白燁站直身體,整理了一下袖口,姿態恢複了冷峻。
“安分待著,不要試圖接觸任何你不該接觸的人,去任何你不該去的地方。如果讓我發現,你再與司燼,或者任何類似的不穩定因素產生關聯……”
他頓了頓,沒有說後果,但未儘之言裡的警告,比任何具體威脅都更具壓迫感。
“雲笙,你不會想知道後果的。”
說完,白燁便不再停留,轉身拉開房門,高大的身影很快消失在走廊轉角。
房門輕輕合攏,雲笙蜷在沙發裡,許久沒有動彈。
空氣裡似乎還殘留著屬於那個男人的冷冽而極具壓迫感的氣息,手腕上被觸碰過的皮膚,依舊清晰地烙著灼熱與微麻的觸感,過了好一會兒,才漸漸冷卻下來。
她緩緩吐出一口氣,神經卻並未放鬆。
白燁雖未抓到確鑿把柄,但他離開前的那個眼神,明顯絕不會就這麼放棄。
她就像被一頭經驗豐富的頂級獵豹盯上的獵物,暫時躲過了第一次撲擊,但危險遠未解除……
“叩、叩。”
不輕不重的敲門聲再次響起。
“雲笙小姐,老爺回來了,請您現在去一趟書房。”
書房位於主宅二樓東側,厚重的實木門透著莊重與疏離感。
雲笙推門進去時,林振業正背對著門口,站在落地窗前。
聽到開門聲,他轉過身。
“坐。”
他看著走進來的雲笙,臉上沒什麼多餘的表情,隻是指了指書桌對麵的椅子。
雲笙依言坐下,脊背挺直,姿態不卑不亢。
“今天家裡發生的事,我都知道了。林皓衝動,不懂事,我會管教他。月瑤……她也是好心,隻是方法欠妥。”林振業頓了頓,繼續道:“你母親提出要給你林氏10%的股份,作為補償。”

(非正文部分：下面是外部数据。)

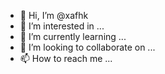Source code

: - 👋 Hi, I’m @xafhk
- 👀 I’m interested in ...
- 🌱 I’m currently learning ...
- 💞️ I’m looking to collaborate on ...
- 📫 How to reach me ...

<!---
xafhk/xafhk is a ✨ special ✨ repository because its `README.md` (this file) appears on your GitHub profile.
You can click the Preview link to take a look at your changes.
--->
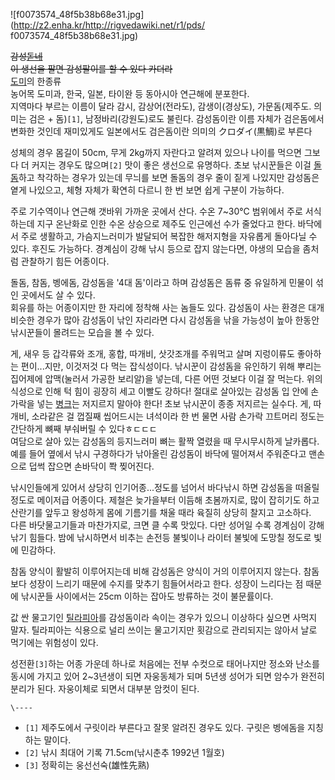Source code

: ![f0073574_48f5b38b68e31.jpg](http://z2.enha.kr/http://rigvedawiki.net/r1/pds/
f0073574_48f5b38b68e31.jpg)

<del>감성[돋네](%EB%8F%8B%EB%84%A4.md)</del>  
<del>이 생선을 팔면 감성팔이를 할 수 있다 카더라</del>  
[도미](%EB%8F%84%EB%AF%B8.md)의 한종류  
농어목 도미과, 한국, 일본, 타이완 등 동아시아 연근해에 분포한다.  
지역마다 부르는 이름이 달라 감시, 감상어(전라도), 감생이(경상도), 가문돔(제주도. 의미는 검은 + 돔)`[1]`, 남정바리(강원도)로도
불린다. 감성돔이란 이름 자체가 검은돔에서 변화한 것인데 재미있게도 일본에서도 검은돔이란 의미의 クロダイ(黒鯛)로 부른다

성체의 경우 몸길이 50cm, 무게 2kg까지 자란다고 알려져 있으나 나이를 먹으면 그보다 더 커지는 경우도 많으며`[2]` 맛이 좋은
생선으로 유명하다. 초보 낚시꾼들은 이걸 [돌돔](%EB%8F%8C%EB%8F%94.md)하고 착각하는 경우가 있는데 무늬를 보면
돌돔의 경우 줄이 짙게 나있지만 감성돔은 옅게 나있으고, 체형 자체가 확연히 다르니 한 번 보면 쉽게 구분이 가능하다.

주로 기수역이나 연근해 갯바위 가까운 곳에서 산다. 수온 7~30℃ 범위에서 주로 서식하는데 지구 온난화로 인한 수온 상승으로 제주도
인근에선 수가 줄었다고 한다. 바닥에서 주로 생활하고, 가슴지느러미가 발달되어 복잡한 해저지형을 자유롭게 돌아다닐 수 있다. 후진도
가능하다. 경계심이 강해 낚시 등으로 잡지 않는다면, 야생의 모습을 좀처럼 관찰하기 힘든 어종이다.

돌돔, 참돔, 벵에돔, 감성돔을 '4대 돔'이라고 하며 감성돔은 돔류 중 유일하게 민물이 섞인 곳에서도 살 수 있다.  
회유를 하는 어종이지만 한 자리에 정착해 사는 놈들도 있다. 감성돔이 사는 환경은 대개 비슷한 경우가 많아 감성돔이 낚인 자리라면 다시
감성돔을 낚을 가능성이 높아 한동안 낚시꾼들이 몰려드는 모습을 볼 수 있다.

게, 새우 등 갑각류와 조개, 홍합, 따개비, 삿갓조개를 주워먹고 살며 지렁이류도 좋아하는 편이...지만, 이것저것 다 먹는 잡식성이다.
낚시꾼이 감성돔을 유인하기 위해 뿌리는 집어제에 압맥(눌러서 가공한 보리알)을 넣는데, 다른 어떤 것보다 이걸 잘 먹는다. 위의 식성으로
인해 턱 힘이 굉장히 세고 이빨도 강하다! 절대로 살아있는 감성돔 입 안에 손가락을 넣는
[병크](%EB%B3%91%ED%81%AC.md)는 저지르지 말아야 한다! 초보 낚시꾼이 종종 저지르는 실수다. 게, 따개비, 소라같은
걸 껍질째 씹어드시는 녀석이라 한 번 물면 사람 손가락 끄트머리 정도는 간단하게 뼈째 부숴버릴 수 있다ㅎㄷㄷㄷ  
여담으로 살아 있는 감성돔의 등지느러미 뼈는 활짝 열렸을 때 무시무시하게 날카롭다. 예를 들어 옆에서 낚시 구경하다가 낚아올린 감성돔이
바닥에 떨어져서 주워준다고 맨손으로 덥썩 잡으면 손바닥이 쫙 찢어진다.

낚시인들에게 있어서 상당히 인기어종...정도를 넘어서 바다낚시 하면 감성돔을 떠올릴 정도로 메이저급 어종이다. 제철은 늦가을부터 이듬해
초봄까지로, 많이 잡히기도 하고 산란기를 앞두고 왕성하게 몸에 기름기를 채울 때라 육질히 상당히 찰지고 고소하다.  
다른 바닷물고기들과 마찬가지로, 크면 클 수록 맛있다. 다만 성어일 수록 경계심이 강해 낚기 힘들다. 밤에 낚시하면서 비추는 손전등 불빛이나
라이터 불빛에 도망칠 정도로 빛에 민감하다.

참돔 양식이 활발히 이루어지는데 비해 감성돔은 양식이 거의 이루어지지 않는다. 참돔보다 성장이 느리기 때문에 수지를 맞추기 힘들어서라고
한다. 성장이 느리다는 점 때문에 낚시꾼들 사이에서는 25cm 이하는 잡아도 방류하는 것이 불문률이다.

값 싼 물고기인 [틸라피아](%ED%8B%B8%EB%9D%BC%ED%94%BC%EC%95%84.md)를 감성돔이라 속이는 경우가 있으니
이상하다 싶으면 사먹지 말자. 틸라피아는 식용으로 널리 쓰이는 물고기지만 횟감으로 관리되지는 않아서 날로 먹기에는 위험성이 있다.

성전환`[3]`하는 어종 가운데 하나로 처음에는 전부 수컷으로 태어나지만 정소와 난소를 동시에 가지고 있어 2~3년생이 되면 자웅동체가 되며
5년생 성어가 되면 암수가 완전히 분리가 된다. 자웅이체로 되면서 대부분 암컷이 된다.

`\----`

  * `[1]` 제주도에서 구릿이라 부른다고 잘못 알려진 경우도 있다. 구릿은 벵에돔을 지칭하는 말이다.
  * `[2]` 낚시 최대어 기록 71.5cm(낚시춘추 1992년 1월호)
  * `[3]` 정확히는 웅선선숙(雄性先熟)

他抬眼,目光如炬:“你知道10%的股份意味著什麼嗎?”
“意味著我在林氏擁有一定的話語權,以及相應的分紅。”雲笙回答得很平靜,像是在陳述一個客觀事實。
“不止。”林振業身體微微前傾,帶來無形的壓力,“還意味著,你正式進入了林氏的核心利益圈,會引來更多的關注,甚至……是非。以你現在的處境和……能力,你認為自己接得住嗎?”
這話問得直接,甚至有些刻薄。
他在質疑她的資格,也在試探她的反應。
雲笙迎上他的目光,聲音依舊平穩:“我接不接得住,取決於您和母親給不給我這個機會,也取決於……我有沒有必要去接。”
她把問題輕巧地拋了回去,同時也暗示了另一種可能。
她未必非要留在林家,接受這份“補償”。
林振業眼底掠過一絲訝異。
這個剛從貧民窟找回來的女兒,比他預想的要冷靜,也更有棱角。
“你是在怪我?”他問。
“不。”雲笙搖頭,“我隻是陳述事實。過去十八年,我沒有享受過林家一絲一毫的蔭庇。現在回來,如果家裡願意給我應得的,我自然會學著去承擔相應的責任。如果覺得我擔不起,或者不想給,我也可以理解。畢竟,血緣有時候,並不意味著一切。”
林振業沉默了。
他預想過很多種情況,女兒的委屈哭訴,對林皓和林月瑤的指控,或者對股份的熱切渴望……但眼前這種近乎冷酷的平靜和理智,出乎他的意料。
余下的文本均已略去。